For the records below, print the lines from the line with "[93,826,239,840] [92,872,187,888] 10.2" through the line with "[294,964,384,982] speeds and" exactly as written; include both end lines and exclude the rest.

- SUPPLIED RECORDS -

######

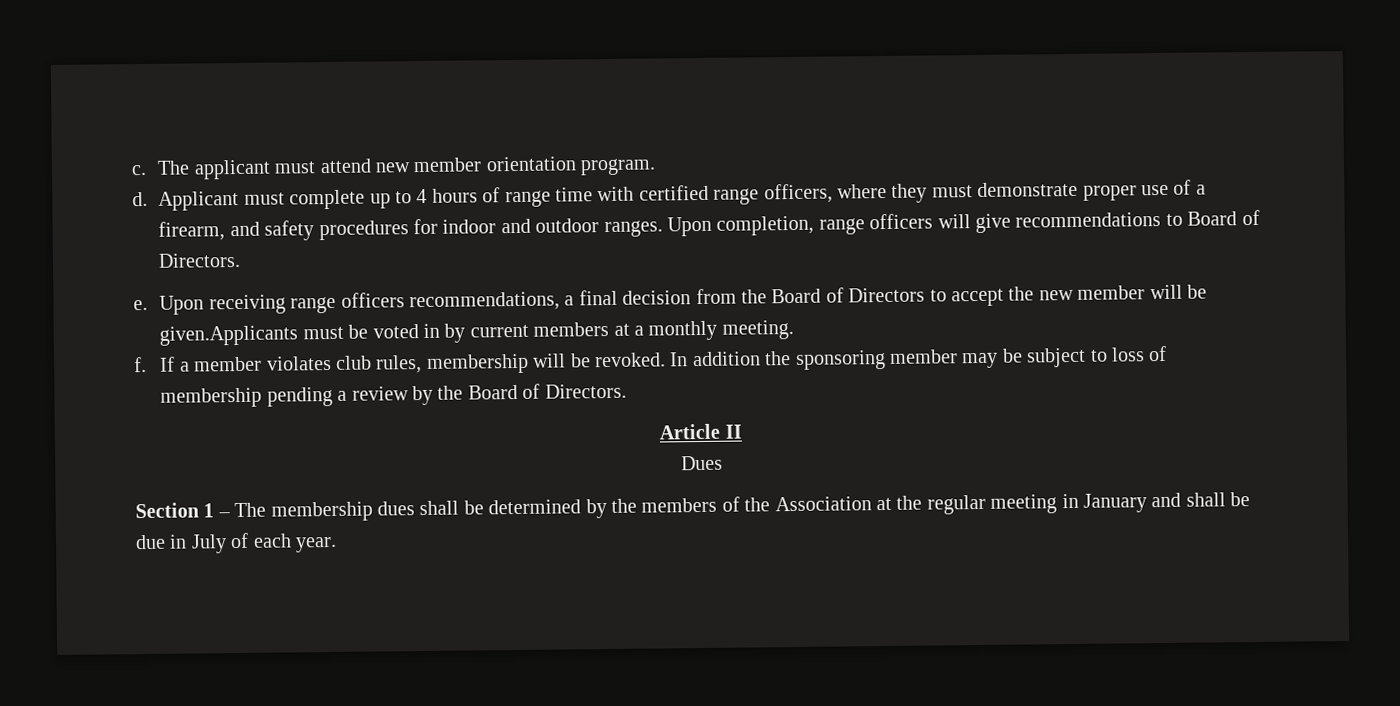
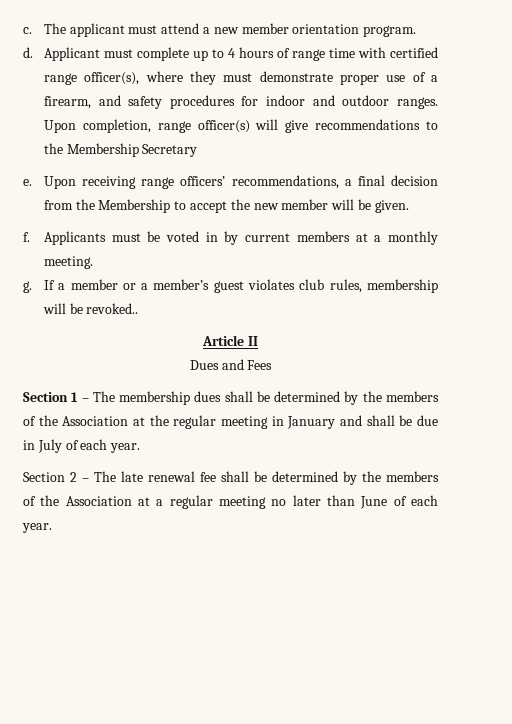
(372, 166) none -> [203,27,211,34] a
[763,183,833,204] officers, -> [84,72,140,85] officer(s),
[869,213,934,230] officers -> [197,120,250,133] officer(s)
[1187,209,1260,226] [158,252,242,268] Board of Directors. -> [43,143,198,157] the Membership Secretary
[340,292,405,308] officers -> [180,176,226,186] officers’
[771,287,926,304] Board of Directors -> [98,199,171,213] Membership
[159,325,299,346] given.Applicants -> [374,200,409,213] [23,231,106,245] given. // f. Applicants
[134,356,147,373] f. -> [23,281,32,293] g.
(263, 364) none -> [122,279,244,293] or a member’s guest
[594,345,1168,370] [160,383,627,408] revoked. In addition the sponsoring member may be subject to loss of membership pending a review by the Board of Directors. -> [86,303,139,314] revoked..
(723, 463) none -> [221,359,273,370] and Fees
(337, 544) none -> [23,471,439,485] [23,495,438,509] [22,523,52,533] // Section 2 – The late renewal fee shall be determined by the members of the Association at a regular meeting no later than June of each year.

######

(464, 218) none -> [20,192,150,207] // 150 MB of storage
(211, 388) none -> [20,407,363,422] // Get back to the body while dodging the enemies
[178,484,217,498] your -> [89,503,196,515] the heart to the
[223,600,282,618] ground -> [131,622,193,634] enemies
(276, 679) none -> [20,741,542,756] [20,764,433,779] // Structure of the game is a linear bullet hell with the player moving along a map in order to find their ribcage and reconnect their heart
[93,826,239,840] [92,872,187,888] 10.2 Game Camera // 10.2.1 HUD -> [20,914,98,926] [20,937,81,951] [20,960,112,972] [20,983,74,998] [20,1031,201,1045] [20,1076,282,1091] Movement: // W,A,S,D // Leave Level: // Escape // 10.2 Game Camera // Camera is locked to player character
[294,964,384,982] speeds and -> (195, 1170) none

######

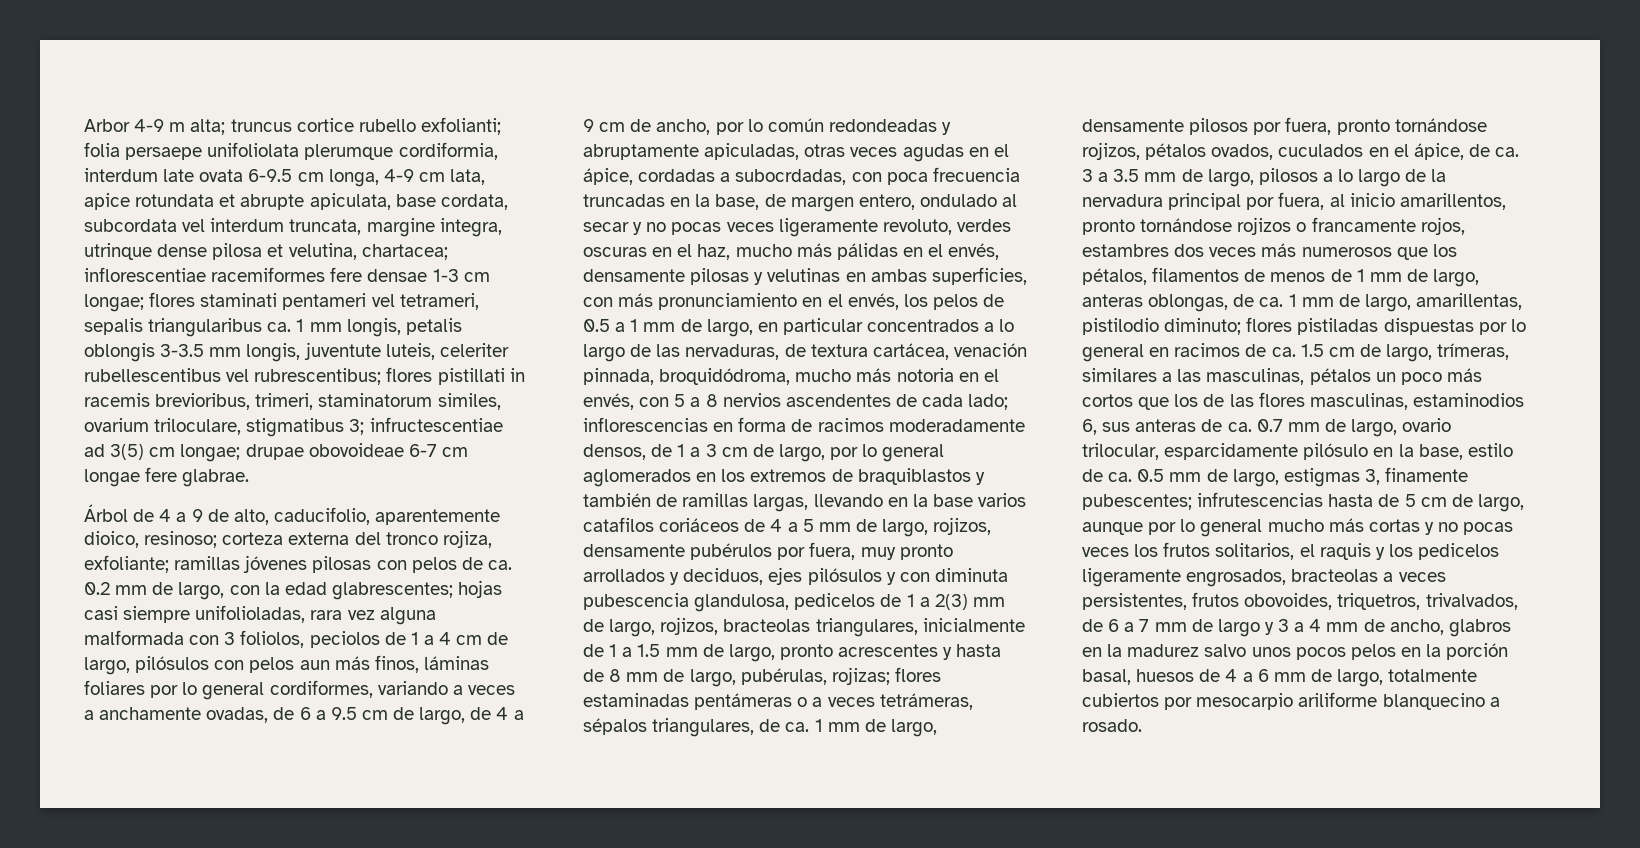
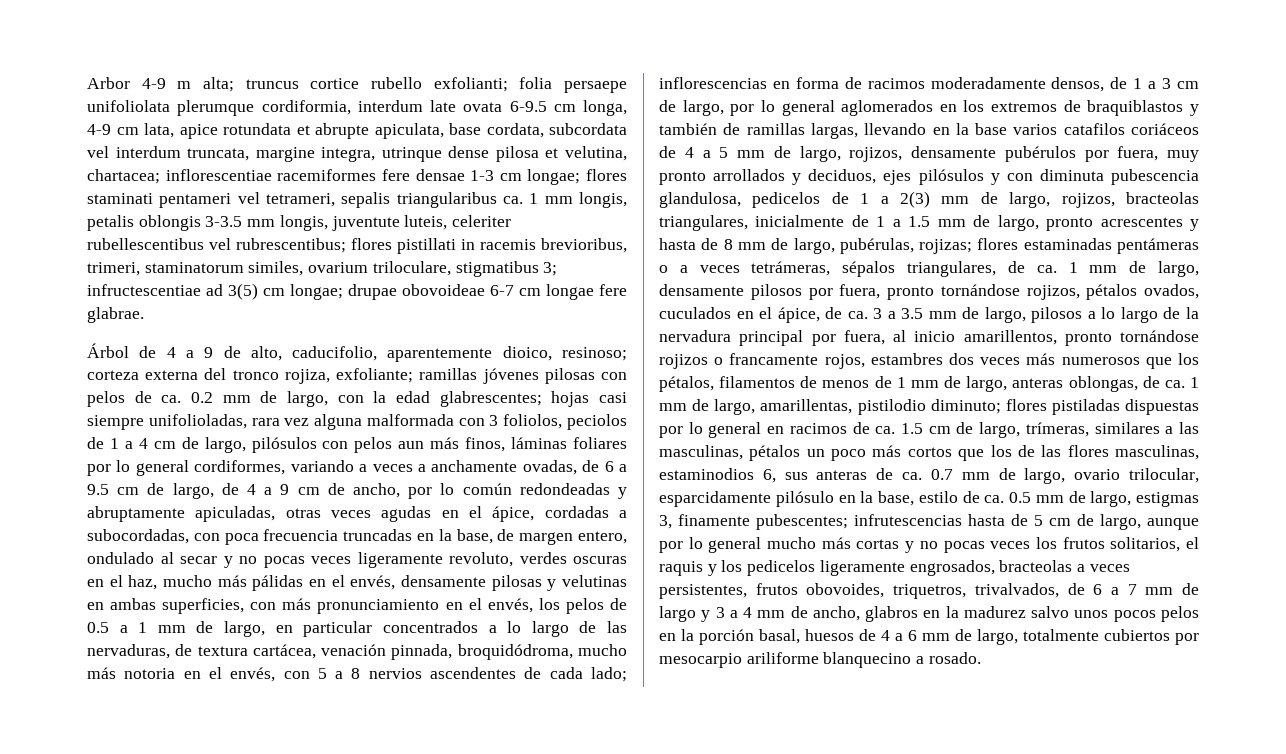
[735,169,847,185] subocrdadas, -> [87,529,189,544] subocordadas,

######

- REPLY -
[93,826,239,840] [92,872,187,888] 10.2 Game Camera // 10.2.1 HUD -> [20,914,98,926] [20,937,81,951] [20,960,112,972] [20,983,74,998] [20,1031,201,1045] [20,1076,282,1091] Movement: // W,A,S,D // Leave Level: // Escape // 10.2 Game Camera // Camera is locked to player character
[294,964,384,982] speeds and -> (195, 1170) none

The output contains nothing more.